Specify a name for the workflow you want to execute, specify a run configuration, map the child workflow’s parameters to fields in your pipeline, and done.
The workflow executor transform will send rows to the workflow one by one by default. This default behavior can be changed in the Row grouping
tab.
Again, similar to the pipeline executor transform, Looping over a list of values to send to your child workflow is not necessarily the last action you want to perform in your main pipeline.
There are 4 possibilities to create hops from the workflow executor transform to later transforms in the pipeline.
Workflow Executor - Execution Results
This hop type returns execution results and metrics from the various child workflow runs.
It’s a good idea to at least check if there have been any issues in one of your child workflow runs with the ExecutionResult
, ExecutionExitStatus
or ExecutionNrErrors
fields.
Fieldname | Type | Description |
---|---|---|
ExecutionTime | Integer | the time it took to execute the child workflow |
ExecutionResult | Boolean | the result of the child workflow execution (Y/N) |
ExecutionNrErrors | Integer | the number of errors encountered in the child workflow execution |
ExecutionLinesRead | Integer | number of lines read from previous transforms (in the child workflow) |
ExecutionLinesWritten | Integer | number of lines written to following transforms (in the child workflow) |
ExecutionLinesInput | Integer | number of lines read from physical I/O like files or databases |
ExecutionLinesOutput | Integer | number of lines written to physical I/O like files or databases |
ExecutionLinesRejected | Integer | number of rejected lines in the child workflow |
ExecutionLinesUpdated | Integer | number of updated lines in the child workflow |
ExecutionLinesDeleted | Integer | number of deleted lines in the child workflow |
ExecutionFilesRetrieved | Integer | number of retrieved files in the child workflow |
ExecutionExitStatus | Integer | exit status of the child workflow |
ExecutionLogText | String | the full logging text for the child workflow’s execution |
ExecutionLogChannelId | String | log channel id for the child workflow’s execution |
Workflow Executor - Result rows after execution
This rowset receives data that was copied to memory by the child workflow. Use the Result rows
tab in the workflow executor transform to specify which fields you expect to receive from the child workflows.

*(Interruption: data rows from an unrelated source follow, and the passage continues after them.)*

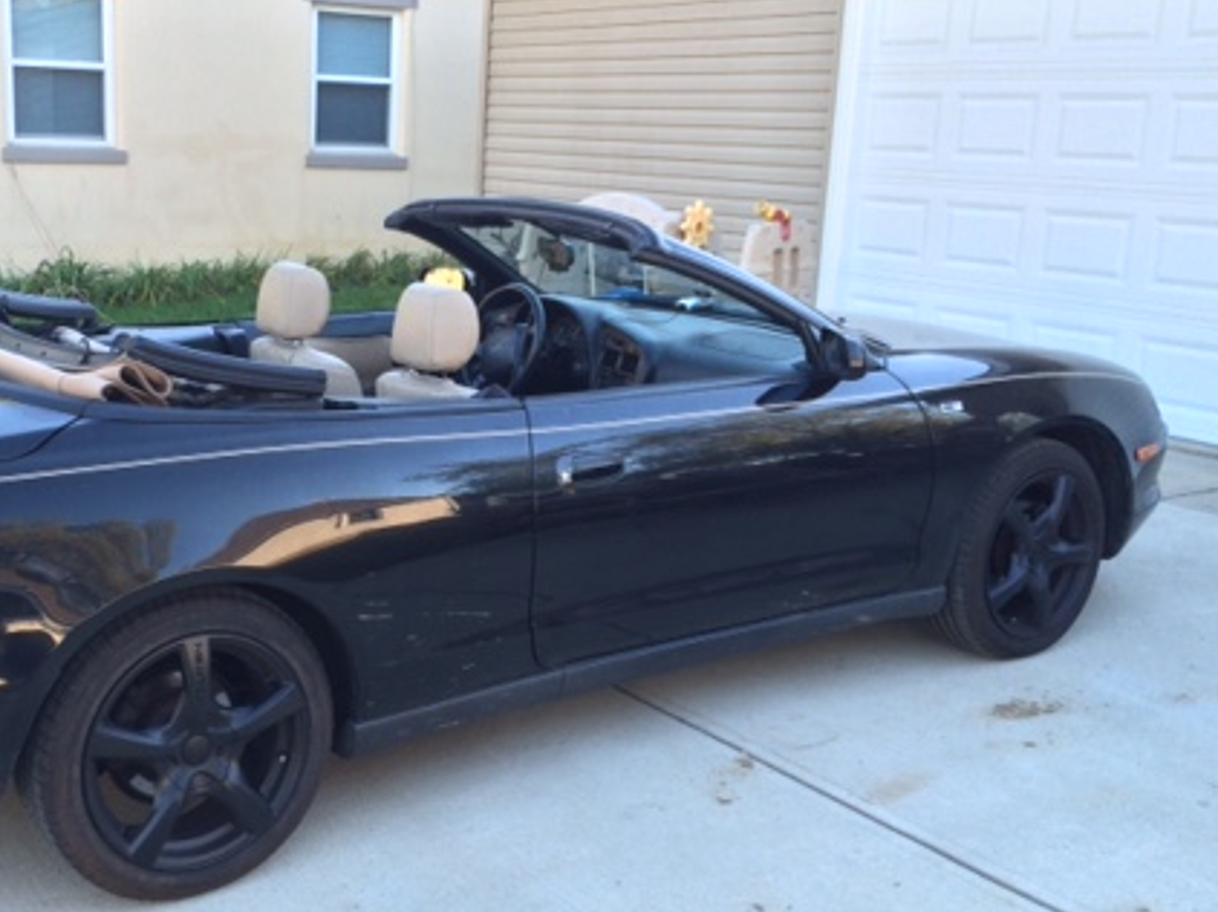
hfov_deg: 42.3
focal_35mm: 44
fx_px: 1547
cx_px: 393
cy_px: 473
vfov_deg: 32.8
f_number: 2.2
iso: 50
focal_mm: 4.15
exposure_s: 1/120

Repeat and End Repeat actions
In addition to the workflow and pipeline executor transforms, the Repeat^ and End Repeat^ actions let you build loops from a workflow.
The repeat action in itself is pretty simple: it requires a workflow or pipeline and the run configuration to use.
The action will continue to execute the specified workflow or pipeline until a condition is met: either a variable is set with an (optional) value, or an End repeat
action is triggered in a child workflow.
The example below runs a pipeline that increments a $${COUNTER$}
variable with each run. If the variable values exceeds 10, a variable $${END_LOOP$}
is set. This variable is detected by the Repeat action, and the loop stops.
Wrapping up
The options discussed here give you all the tools you need to build and run loops in your Apache Hop projects.
All of the samples discussed here are available in the samples
project that is available in your Apache Hop installation (as of Apache Hop 2.5.0).
If you upgraded your projects from Pentaho Data Integration (Kettle) or intend to upgrade, now’s the time to refactor your deprecated Copy rows to result
loops to any of the options discussed here.